■ WORK ITEM:
Could you please retype all of the entries exactly as they appear?

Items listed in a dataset
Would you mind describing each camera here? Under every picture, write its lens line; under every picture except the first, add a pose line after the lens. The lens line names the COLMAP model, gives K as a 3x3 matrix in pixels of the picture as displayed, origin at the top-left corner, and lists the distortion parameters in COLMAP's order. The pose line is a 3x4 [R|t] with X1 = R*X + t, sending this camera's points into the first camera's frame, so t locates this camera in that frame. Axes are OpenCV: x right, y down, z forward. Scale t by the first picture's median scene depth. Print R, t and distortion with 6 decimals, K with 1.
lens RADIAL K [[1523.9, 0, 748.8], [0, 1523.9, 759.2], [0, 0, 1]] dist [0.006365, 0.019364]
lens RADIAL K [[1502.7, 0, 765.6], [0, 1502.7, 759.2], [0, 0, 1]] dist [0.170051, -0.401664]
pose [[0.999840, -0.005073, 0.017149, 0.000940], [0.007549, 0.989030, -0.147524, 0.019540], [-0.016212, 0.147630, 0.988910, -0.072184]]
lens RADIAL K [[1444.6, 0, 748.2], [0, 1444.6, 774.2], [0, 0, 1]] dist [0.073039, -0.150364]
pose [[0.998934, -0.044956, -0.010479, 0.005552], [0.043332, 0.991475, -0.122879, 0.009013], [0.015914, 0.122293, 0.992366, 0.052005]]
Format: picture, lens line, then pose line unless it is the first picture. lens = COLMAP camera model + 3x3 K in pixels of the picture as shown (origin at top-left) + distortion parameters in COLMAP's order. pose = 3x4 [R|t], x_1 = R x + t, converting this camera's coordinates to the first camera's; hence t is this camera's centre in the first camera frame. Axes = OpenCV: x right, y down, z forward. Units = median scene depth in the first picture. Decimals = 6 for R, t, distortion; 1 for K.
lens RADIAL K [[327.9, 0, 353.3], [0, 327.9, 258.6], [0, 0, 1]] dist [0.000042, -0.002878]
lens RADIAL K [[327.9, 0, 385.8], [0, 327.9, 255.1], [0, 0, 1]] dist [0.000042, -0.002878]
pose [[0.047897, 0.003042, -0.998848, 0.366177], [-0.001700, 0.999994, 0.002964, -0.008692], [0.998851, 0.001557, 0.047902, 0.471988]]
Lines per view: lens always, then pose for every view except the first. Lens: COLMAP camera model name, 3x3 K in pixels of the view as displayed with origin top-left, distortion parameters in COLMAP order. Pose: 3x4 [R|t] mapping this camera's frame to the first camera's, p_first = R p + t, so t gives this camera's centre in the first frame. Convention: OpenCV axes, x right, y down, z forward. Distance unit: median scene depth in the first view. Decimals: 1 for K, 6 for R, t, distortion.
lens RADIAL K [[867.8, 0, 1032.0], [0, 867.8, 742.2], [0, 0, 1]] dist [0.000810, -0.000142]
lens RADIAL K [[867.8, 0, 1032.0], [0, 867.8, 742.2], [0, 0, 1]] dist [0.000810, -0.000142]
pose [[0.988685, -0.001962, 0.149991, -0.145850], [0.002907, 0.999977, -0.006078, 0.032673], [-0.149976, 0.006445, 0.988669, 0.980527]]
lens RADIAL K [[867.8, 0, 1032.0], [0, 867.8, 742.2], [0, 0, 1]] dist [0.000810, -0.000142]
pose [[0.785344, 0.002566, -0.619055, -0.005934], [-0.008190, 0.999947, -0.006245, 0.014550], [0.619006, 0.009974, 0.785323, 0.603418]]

■ YOUR RESPONSE:
Would you mind describing each camera here? Under every picture, write its lens line; under every picture except the first, add a pose line after the lens. The lens line names the COLMAP model, gives K as a 3x3 matrix in pixels of the picture as displayed, origin at the top-left corner, and lists the distortion parameters in COLMAP's order. The pose line is a 3x4 [R|t] with X1 = R*X + t, sending this camera's points into the first camera's frame, so t locates this camera in that frame. Axes are OpenCV: x right, y down, z forward. Scale t by the first picture's median scene depth. Print R, t and distortion with 6 decimals, K with 1.
lens RADIAL K [[1523.9, 0, 748.8], [0, 1523.9, 759.2], [0, 0, 1]] dist [0.006365, 0.019364]
lens RADIAL K [[1502.7, 0, 765.6], [0, 1502.7, 759.2], [0, 0, 1]] dist [0.170051, -0.401664]
pose [[0.999840, -0.005073, 0.017149, 0.000940], [0.007549, 0.989030, -0.147524, 0.019540], [-0.016212, 0.147630, 0.988910, -0.072184]]
lens RADIAL K [[1444.6, 0, 748.2], [0, 1444.6, 774.2], [0, 0, 1]] dist [0.073039, -0.150364]
pose [[0.998934, -0.044956, -0.010479, 0.005552], [0.043332, 0.991475, -0.122879, 0.009013], [0.015914, 0.122293, 0.992366, 0.052005]]
Format: picture, lens line, then pose line unless it is the first picture. lens = COLMAP camera model + 3x3 K in pixels of the picture as shown (origin at top-left) + distortion parameters in COLMAP's order. pose = 3x4 [R|t], x_1 = R x + t, converting this camera's coordinates to the first camera's; hence t is this camera's centre in the first camera frame. Axes = OpenCV: x right, y down, z forward. Units = median scene depth in the first picture. Decimals = 6 for R, t, distortion; 1 for K.
lens RADIAL K [[327.9, 0, 353.3], [0, 327.9, 258.6], [0, 0, 1]] dist [0.000042, -0.002878]
lens RADIAL K [[327.9, 0, 385.8], [0, 327.9, 255.1], [0, 0, 1]] dist [0.000042, -0.002878]
pose [[0.047897, 0.003042, -0.998848, 0.366177], [-0.001700, 0.999994, 0.002964, -0.008692], [0.998851, 0.001557, 0.047902, 0.471988]]
Lines per view: lens always, then pose for every view except the first. Lens: COLMAP camera model name, 3x3 K in pixels of the view as displayed with origin top-left, distortion parameters in COLMAP order. Pose: 3x4 [R|t] mapping this camera's frame to the first camera's, p_first = R p + t, so t gives this camera's centre in the first frame. Convention: OpenCV axes, x right, y down, z forward. Distance unit: median scene depth in the first view. Decimals: 1 for K, 6 for R, t, distortion.
lens RADIAL K [[867.8, 0, 1032.0], [0, 867.8, 742.2], [0, 0, 1]] dist [0.000810, -0.000142]
lens RADIAL K [[867.8, 0, 1032.0], [0, 867.8, 742.2], [0, 0, 1]] dist [0.000810, -0.000142]
pose [[0.988685, -0.001962, 0.149991, -0.145850], [0.002907, 0.999977, -0.006078, 0.032673], [-0.149976, 0.006445, 0.988669, 0.980527]]
lens RADIAL K [[867.8, 0, 1032.0], [0, 867.8, 742.2], [0, 0, 1]] dist [0.000810, -0.000142]
pose [[0.785344, 0.002566, -0.619055, -0.005934], [-0.008190, 0.999947, -0.006245, 0.014550], [0.619006, 0.009974, 0.785323, 0.603418]]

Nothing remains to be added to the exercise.